YOUR INSTRUCTIONS: Format every line of the listing below as a numbered list, omitting blank lines and leaving out the pictures.

RAW RECORDS:
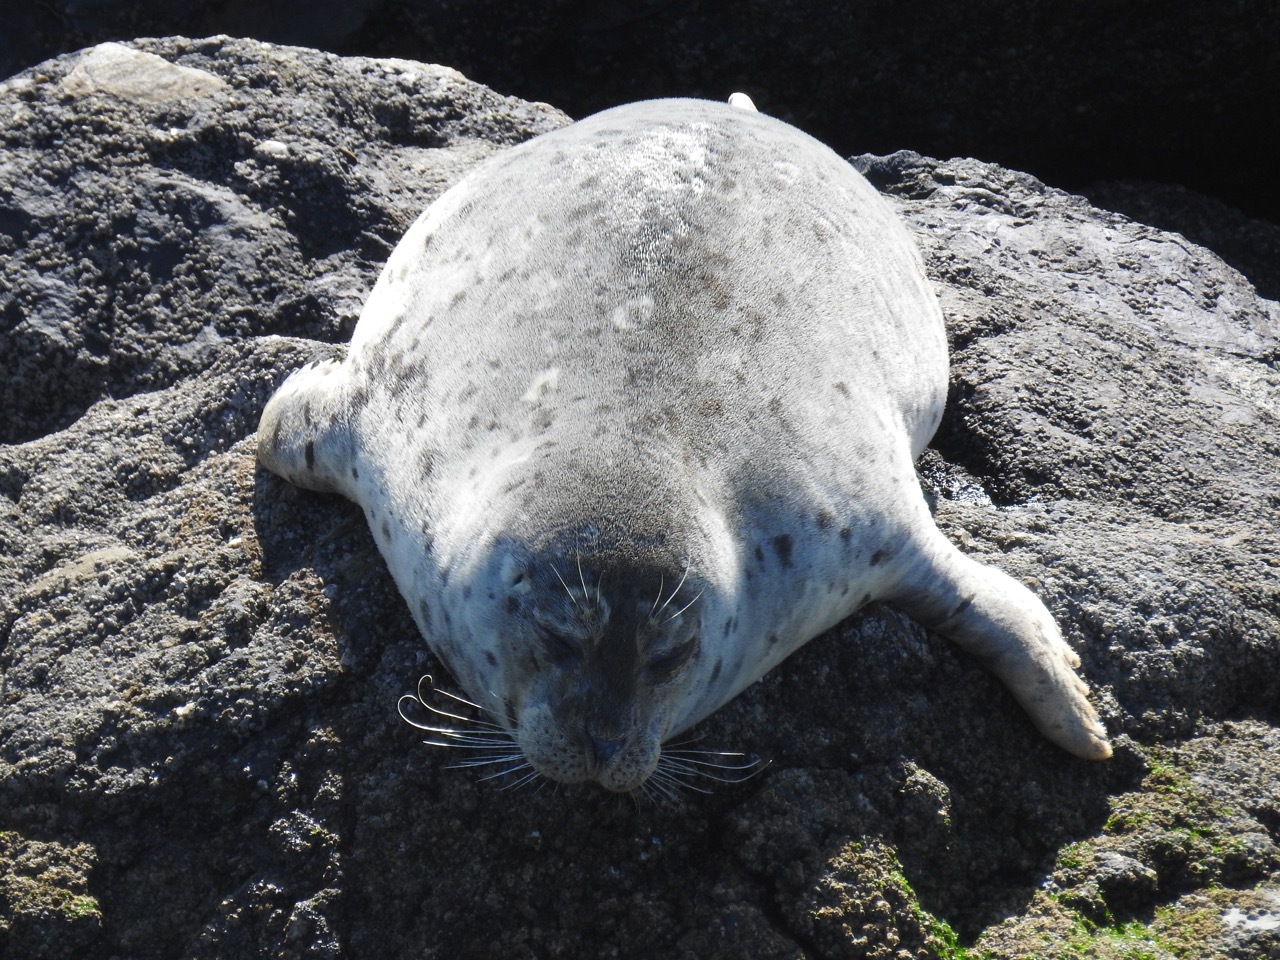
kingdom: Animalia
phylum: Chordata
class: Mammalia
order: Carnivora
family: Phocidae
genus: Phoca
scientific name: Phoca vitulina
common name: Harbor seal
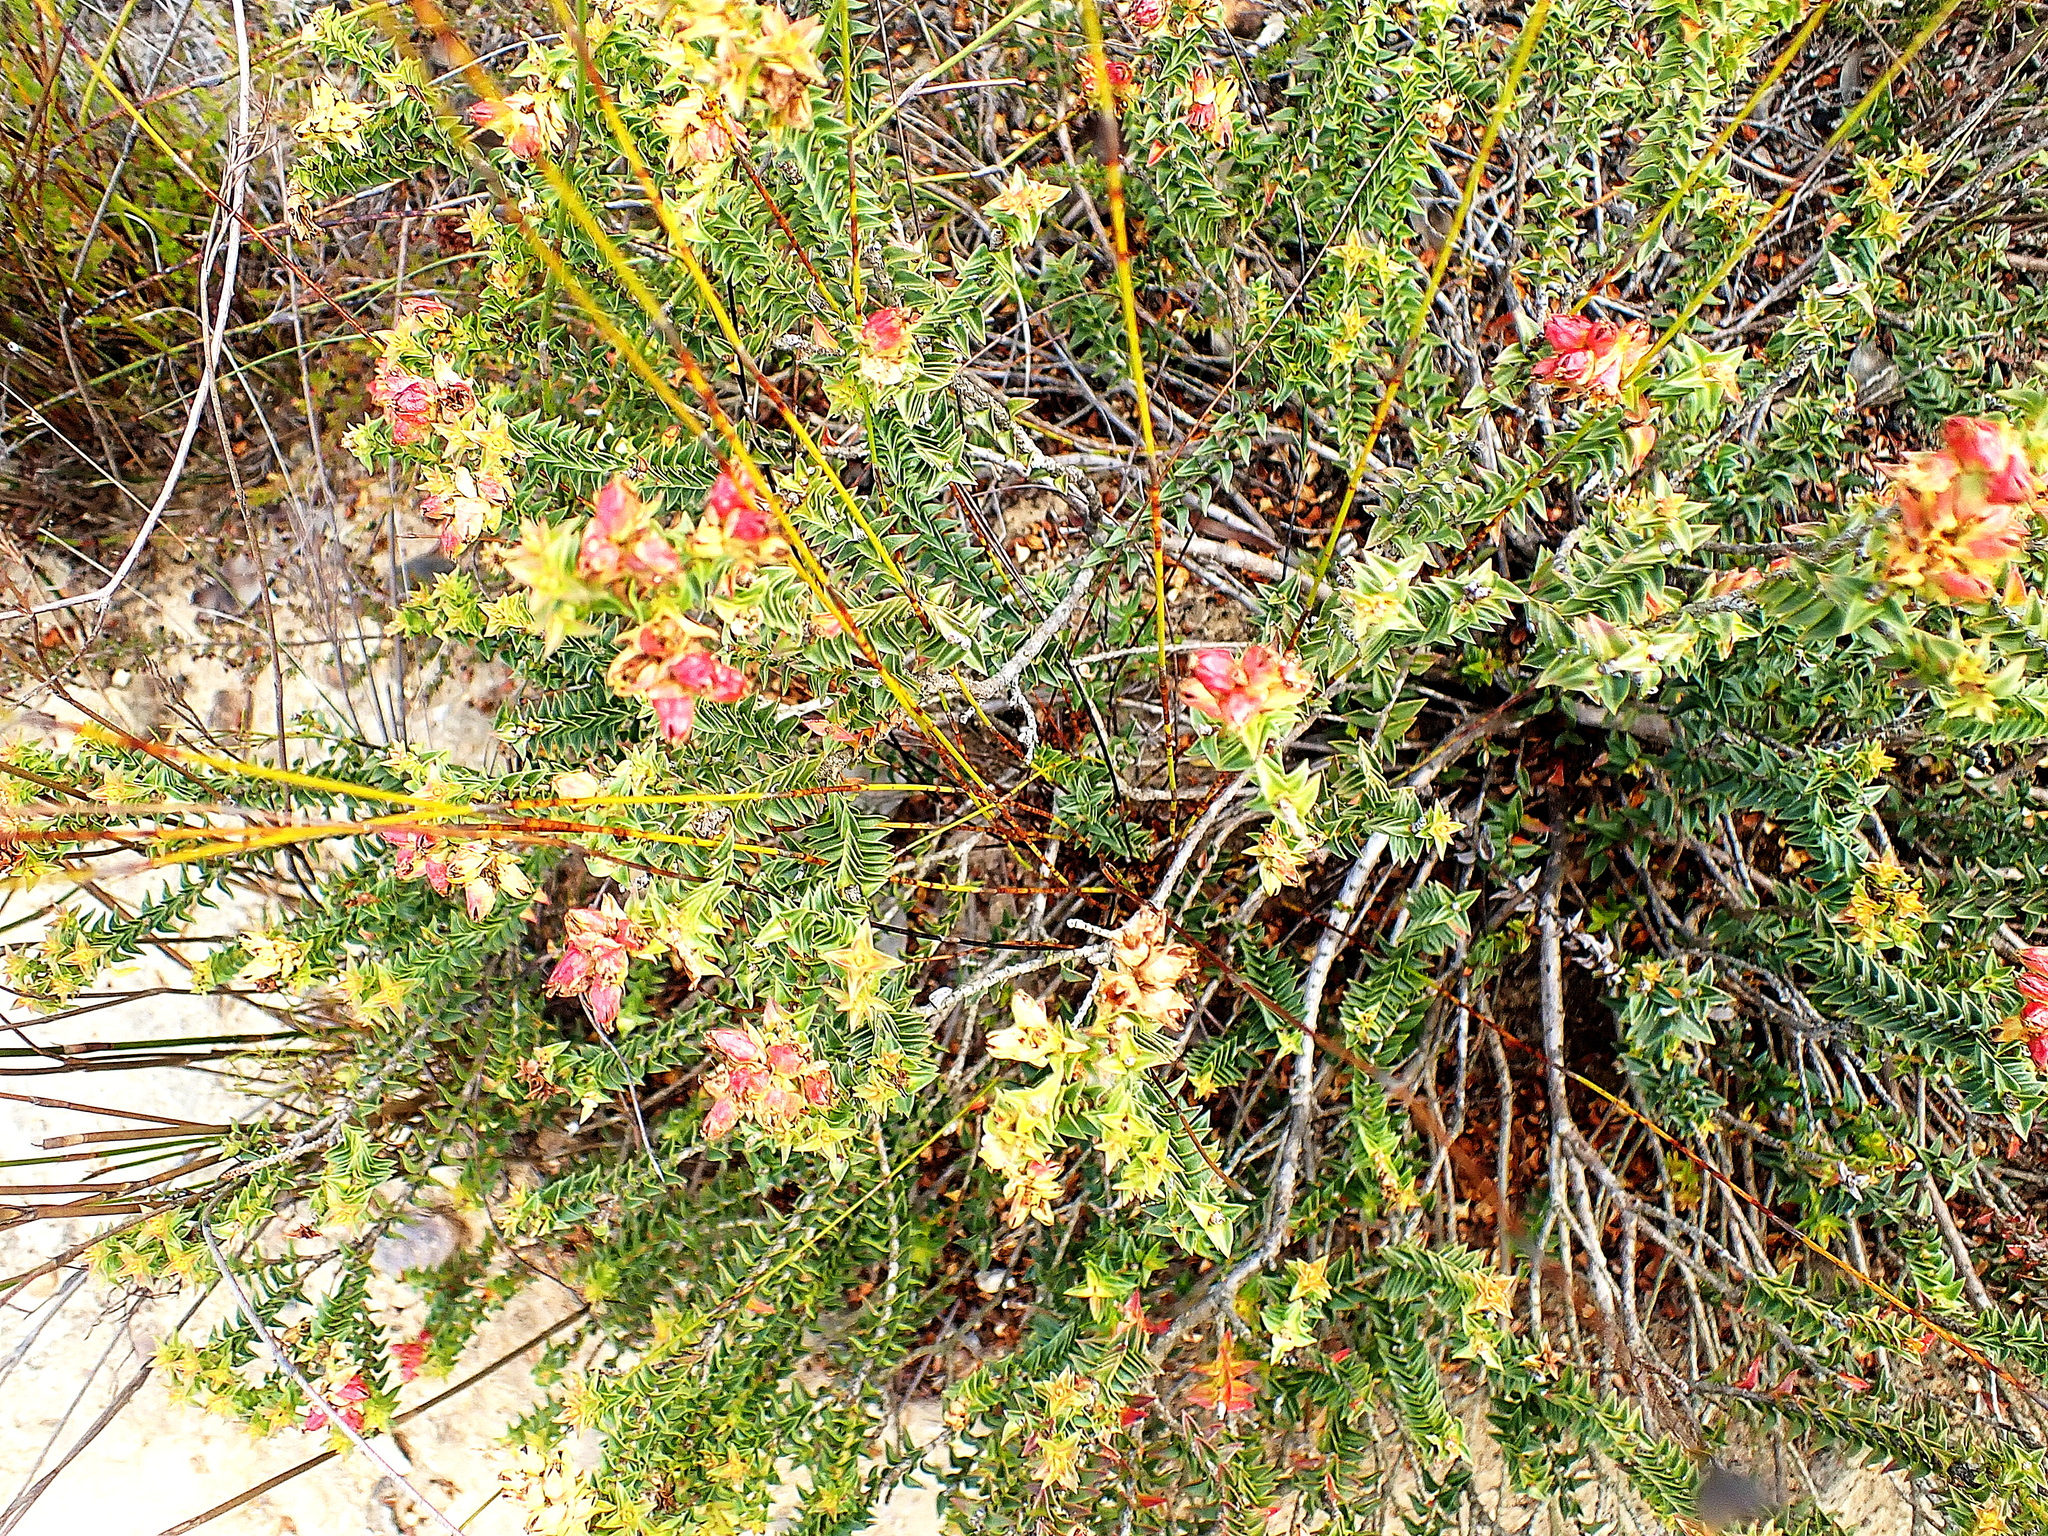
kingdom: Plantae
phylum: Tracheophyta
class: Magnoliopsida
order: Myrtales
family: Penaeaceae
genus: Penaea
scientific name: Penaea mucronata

RESULT FOR THIS TASK:
1. kingdom: Animalia
2. phylum: Chordata
3. class: Mammalia
4. order: Carnivora
5. family: Phocidae
6. genus: Phoca
7. scientific name: Phoca vitulina
8. common name: Harbor seal
9. kingdom: Plantae
10. phylum: Tracheophyta
11. class: Magnoliopsida
12. order: Myrtales
13. family: Penaeaceae
14. genus: Penaea
15. scientific name: Penaea mucronata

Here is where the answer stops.